* [Required action]:
Show each line of the listing below that contains the string "Tarifs".

Text data extracted from pages:
* * * * * * *

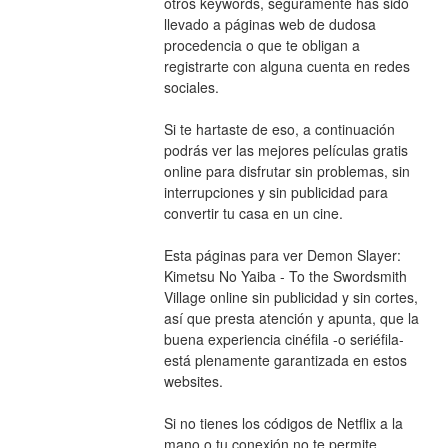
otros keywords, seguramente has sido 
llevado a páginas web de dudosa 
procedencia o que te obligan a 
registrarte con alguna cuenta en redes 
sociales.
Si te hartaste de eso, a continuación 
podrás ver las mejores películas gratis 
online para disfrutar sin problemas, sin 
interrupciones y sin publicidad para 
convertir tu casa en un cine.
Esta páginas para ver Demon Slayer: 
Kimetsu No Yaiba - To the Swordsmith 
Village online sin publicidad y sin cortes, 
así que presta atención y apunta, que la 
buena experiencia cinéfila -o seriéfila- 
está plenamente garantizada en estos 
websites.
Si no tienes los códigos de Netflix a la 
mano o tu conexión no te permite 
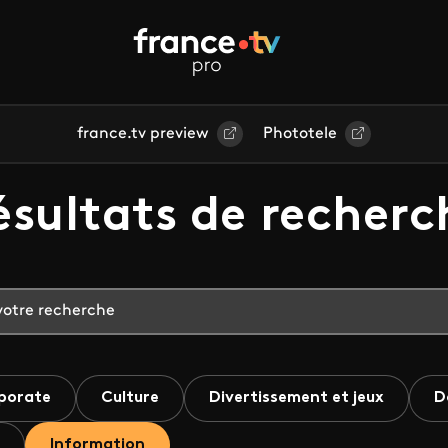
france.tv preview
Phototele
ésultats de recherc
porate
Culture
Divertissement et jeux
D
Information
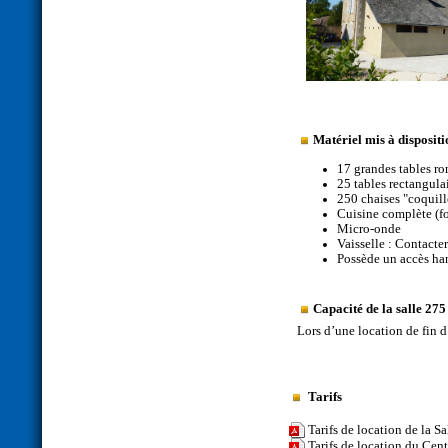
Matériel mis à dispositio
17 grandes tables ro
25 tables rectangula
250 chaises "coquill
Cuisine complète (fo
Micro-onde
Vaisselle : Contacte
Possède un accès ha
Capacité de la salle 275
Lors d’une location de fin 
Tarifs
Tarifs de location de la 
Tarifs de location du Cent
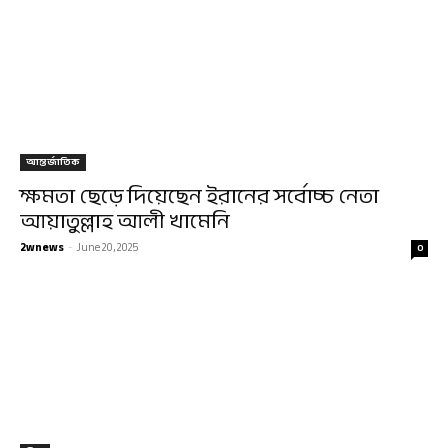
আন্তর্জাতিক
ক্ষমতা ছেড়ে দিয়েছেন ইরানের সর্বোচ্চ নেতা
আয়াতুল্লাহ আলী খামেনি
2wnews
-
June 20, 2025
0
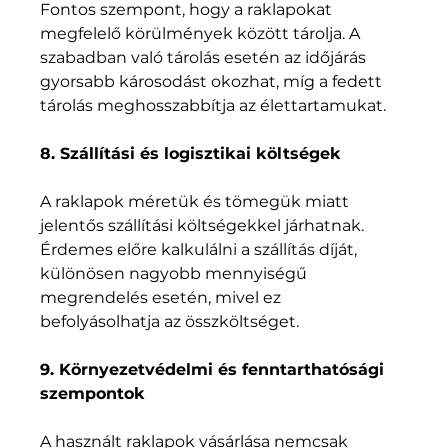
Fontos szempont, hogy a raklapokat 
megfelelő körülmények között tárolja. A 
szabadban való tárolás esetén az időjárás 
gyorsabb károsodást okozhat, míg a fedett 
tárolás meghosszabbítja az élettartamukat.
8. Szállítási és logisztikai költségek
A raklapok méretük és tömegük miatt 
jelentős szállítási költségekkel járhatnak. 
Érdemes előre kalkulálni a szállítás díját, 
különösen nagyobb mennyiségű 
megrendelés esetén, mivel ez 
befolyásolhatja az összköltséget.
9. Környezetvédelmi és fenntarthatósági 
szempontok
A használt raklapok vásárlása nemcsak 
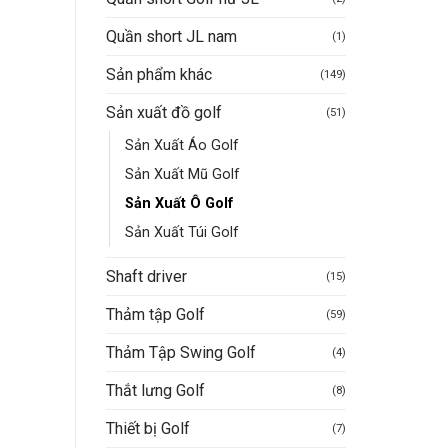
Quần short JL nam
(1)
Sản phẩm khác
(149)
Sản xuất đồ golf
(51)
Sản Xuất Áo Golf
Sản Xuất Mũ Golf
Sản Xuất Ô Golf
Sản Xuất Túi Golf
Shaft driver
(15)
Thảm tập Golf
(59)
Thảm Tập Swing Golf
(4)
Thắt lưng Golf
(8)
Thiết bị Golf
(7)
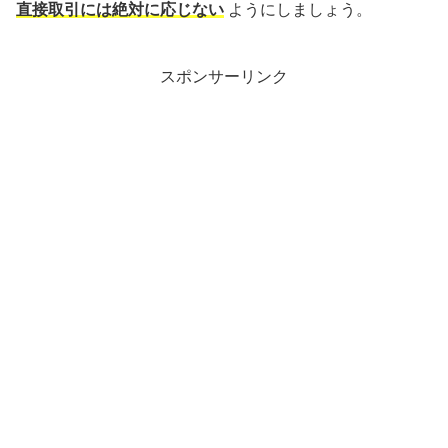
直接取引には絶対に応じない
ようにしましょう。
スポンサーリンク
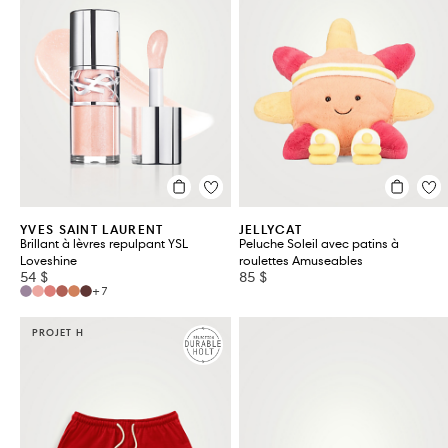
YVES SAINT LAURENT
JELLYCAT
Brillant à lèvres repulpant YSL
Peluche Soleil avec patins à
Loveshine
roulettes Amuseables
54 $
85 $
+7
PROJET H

* * * * * * *

* [Task output]:
Tarifs
Tarifs de location de la 
Tarifs de location du Cent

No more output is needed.